Over forty-five Diocesan coordinators met in Lumko Conference centre in Benoni, South Africa for a three-day workshop on Migration.
The workshop organized by the Southern African Catholic Bishops’ Conference (SACBC) Migrants and Refugees Office, in partnership with the Society of Jesus South Africa, the Parliamentary Liaison Office, SIHMA – Scalabrini Institute for Human Mobility and Lawyers for Human Rights, aimed at establishing coordinated sustainable response with regards to the welcoming and integration of migrants and refugees in Southern Africa.
Present at the workshop were the SACBC Liaison Bishop for Migrants and Refugees Archbishop Buti Tlhagale OMI, SACBC Secretary General Sr Hermenegild Makoro CPS. Also present at the workshop were Fr Lambert Tonamou and Mr Mario Almeida from the Migrants and Refugees section of the Dicastery for Promoting Integral Human Development.

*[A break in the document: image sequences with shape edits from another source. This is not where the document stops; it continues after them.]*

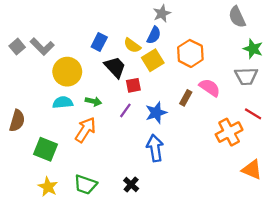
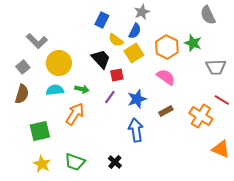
blue rectangle: (99, 42) -> (102, 20), moved
gray square: (17, 47) -> (23, 67), moved
green star: (253, 49) -> (193, 43), moved
pink semicircle: (210, 88) -> (166, 77), moved
brown rectangle: (186, 98) -> (166, 111), moved, turned 32
brown semicircle: (17, 121) -> (22, 94), moved
orange cross: (229, 132) -> (201, 116), turned -30
green square: (46, 149) -> (40, 131), turned -35

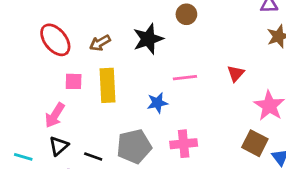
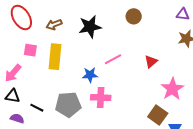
brown circle: (186, 14) -> (134, 16), moved
pink line: (185, 78) -> (113, 59), turned -30
pink cross: (184, 144) -> (101, 98), moved
black triangle: (59, 146) -> (13, 96), turned 42

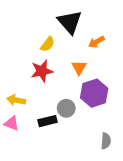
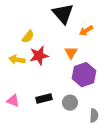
yellow semicircle: (48, 44) -> (28, 37), moved
yellow arrow: (16, 100) -> (17, 60), moved
gray circle: (66, 108) -> (70, 103), moved

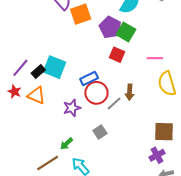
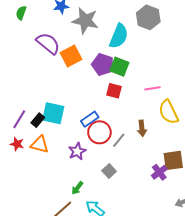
brown arrow: (130, 92) -> (142, 128), moved
purple cross: (157, 155) -> (159, 172), moved

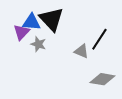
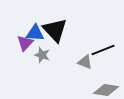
black line: (99, 39) -> (103, 50), turned 35

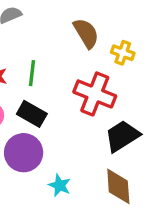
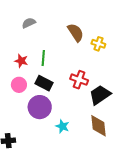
red cross: (95, 94) -> (79, 80), moved, size x0.7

From the 21st to 23rd October coordinators were asked to share their experiences on migration in their respective dioceses. The workshop aimed at strengthening the SACBC National Migrants and Refugees Office in implementing the Bishops plenary February 2019 resolutions, to support the development of a network at diocesan, metropolitan, national and with the Dicastery level in a coordinated manner, to Organise Pastoral Care for Migrants and Refugees in each Diocese, and to deal with xenophobia in the local communities.
In his welcoming address Liaison Bishop for SACBC Migrants and Refugees Office Archbishop Tlhagale highlighted the recent xenophobic violence experienced in South Africa “One way of combatting xenophobia is to treat other people the same way as we would like them to treat us. But this is a theoretical statement. It expresses a wish. It may however find meaning within the efforts of groups or communities faced with the predicament of labelling people and then turning against them. Our aspiration should be to create welcoming communities” said Archbishop Tlhagale.
The Archbishop also looked at hospitality in the Bible, Jewish hospitality and integration of communities. In his closing remarks Archbishop Tlhagale said as long as protests against poor service delivery continues – attacks on foreign nationals will not end “Attacks on migrant communities and their businesses are likely to continue into the future because such attacks are now inextricably linked to service delivery protests. To disentangle the two will be a massive challenge. Service delivery protests and the anti-foreign sentiment do not belong together. The deep dissatisfaction of South Africans with the corruption and inefficiency of their own municipalities and their national government should not be blamed on migrants. It is grossly unethical to drag the migrants into the quarrels of South Africans. Migrants ought not to be the scapegoats for the serious failures of South Africans. South Africans ought not to harden their hearts and take out their pain on innocent migrants. Migrants have their own burden to carry. South Africans ought to carry their own burden” concluded Archbishop Tlhagale.
Other attendees at the workshop were SACBC Associate Secretary General Fr Patrick Rakeketsi CSS, SACBC National Coordinator for Caritas South Africa/Migrants & Refugee Office Sr Maria de Lurdes Lodi Rissini mscs, SACBC – Counter Trafficking in Person Office Sr Melanie O’Conner, as well as Migrant & Refugees Chaplains from the SACBC region.